**THINGS TO DO**
**A.** From the art review, print the passage that begins at the words "The 30-foot-wide, 10-foot-high" and stops after "through Nov. 18.".
**B.** Translate this sentence from the art review into Spanish: “The Predator” opened at the gallery for viewing Friday and will stay there through Nov. 18.
** Opening SELECTED TEXT block **
If the title conjures up images of a dreaded beast -- well, you have
no idea how dreaded the beast is.
When you enter the University Art Gallery at UC Irvine where the
abstract mutant dwells, then, and only then, will you understand what
“predator” really means.
The 30-foot-wide, 10-foot-high structure all but preys on the spacious
2,500-square-foot room that holds it. The enormous figure causes a
momentary sensation of dread, like something or someone’s about to get
sucked in by an entity that’s larger than almost anything alive.
“You have to walk around,” Marcaccio said from his New York home.
“It’s impossible to see it all together.”
“The Predator” opened at the gallery for viewing Friday and will stay
there through Nov. 18.
Squiggly like a worm and ridged like a caterpillar, the piece was
created with silk-screened “vacu-formed” plastic, paints and the help of
software.
** Closing SELECTED TEXT block **
** Opening INFORMATION SHOWN block **
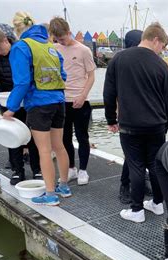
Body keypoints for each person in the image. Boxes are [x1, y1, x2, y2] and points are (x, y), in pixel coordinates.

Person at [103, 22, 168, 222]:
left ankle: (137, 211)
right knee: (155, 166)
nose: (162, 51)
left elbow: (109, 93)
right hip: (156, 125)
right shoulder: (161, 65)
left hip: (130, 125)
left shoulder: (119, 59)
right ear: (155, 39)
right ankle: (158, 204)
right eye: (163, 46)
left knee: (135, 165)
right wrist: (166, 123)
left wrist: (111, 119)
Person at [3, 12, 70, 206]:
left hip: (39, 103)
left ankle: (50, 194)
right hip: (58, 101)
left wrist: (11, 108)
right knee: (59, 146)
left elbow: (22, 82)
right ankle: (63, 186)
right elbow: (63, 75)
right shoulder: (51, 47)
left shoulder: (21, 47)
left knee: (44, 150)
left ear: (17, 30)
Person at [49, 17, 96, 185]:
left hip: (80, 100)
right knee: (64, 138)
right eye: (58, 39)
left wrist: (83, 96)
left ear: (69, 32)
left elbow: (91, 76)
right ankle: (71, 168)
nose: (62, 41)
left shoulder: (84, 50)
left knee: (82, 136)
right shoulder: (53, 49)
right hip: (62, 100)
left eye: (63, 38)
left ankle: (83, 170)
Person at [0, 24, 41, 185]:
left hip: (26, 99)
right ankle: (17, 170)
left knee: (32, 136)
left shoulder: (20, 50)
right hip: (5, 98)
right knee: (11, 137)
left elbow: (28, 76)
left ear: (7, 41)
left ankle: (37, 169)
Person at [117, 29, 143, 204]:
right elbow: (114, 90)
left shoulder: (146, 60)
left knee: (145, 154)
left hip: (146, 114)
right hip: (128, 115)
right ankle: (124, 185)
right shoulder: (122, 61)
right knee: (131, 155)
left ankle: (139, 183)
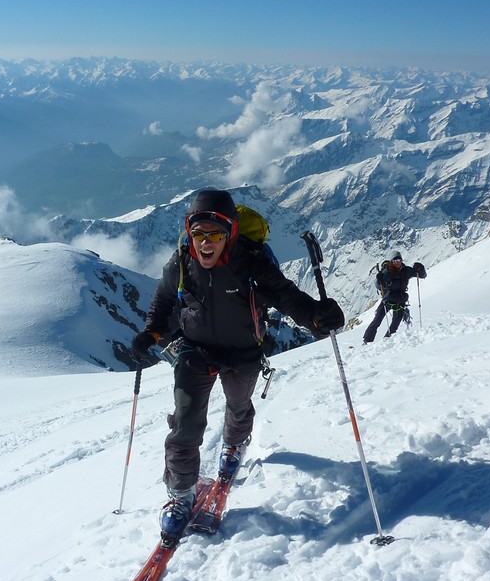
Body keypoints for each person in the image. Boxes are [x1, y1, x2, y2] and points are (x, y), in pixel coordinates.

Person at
** Closing INFORMATION SHOWN block **
** Opening INFORMATION SHOWN block **
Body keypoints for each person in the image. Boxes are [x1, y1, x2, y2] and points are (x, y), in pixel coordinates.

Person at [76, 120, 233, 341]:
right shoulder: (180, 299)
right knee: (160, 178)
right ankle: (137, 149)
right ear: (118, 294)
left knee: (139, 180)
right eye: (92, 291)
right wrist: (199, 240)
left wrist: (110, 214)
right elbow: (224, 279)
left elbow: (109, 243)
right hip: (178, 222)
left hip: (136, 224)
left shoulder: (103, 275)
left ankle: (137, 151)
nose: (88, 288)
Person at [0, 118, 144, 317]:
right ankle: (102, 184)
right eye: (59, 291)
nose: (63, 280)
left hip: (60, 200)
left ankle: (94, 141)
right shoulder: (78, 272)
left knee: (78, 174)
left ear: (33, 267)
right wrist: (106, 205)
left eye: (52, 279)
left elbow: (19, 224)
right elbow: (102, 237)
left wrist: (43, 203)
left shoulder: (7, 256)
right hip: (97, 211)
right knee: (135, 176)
** Closing INFORMATION SHOWN block **
**SOLVED TASKS**
**A.**
The 30-foot-wide, 10-foot-high structure all but preys on the spacious
2,500-square-foot room that holds it. The enormous figure causes a
momentary sensation of dread, like something or someone’s about to get
sucked in by an entity that’s larger than almost anything alive.
“You have to walk around,” Marcaccio said from his New York home.
“It’s impossible to see it all together.”
“The Predator” opened at the gallery for viewing Friday and will stay
there through Nov. 18.

**B.** “The Predator” abrió al público en la galería el viernes y permanecerá allí hasta el 18 de noviembre.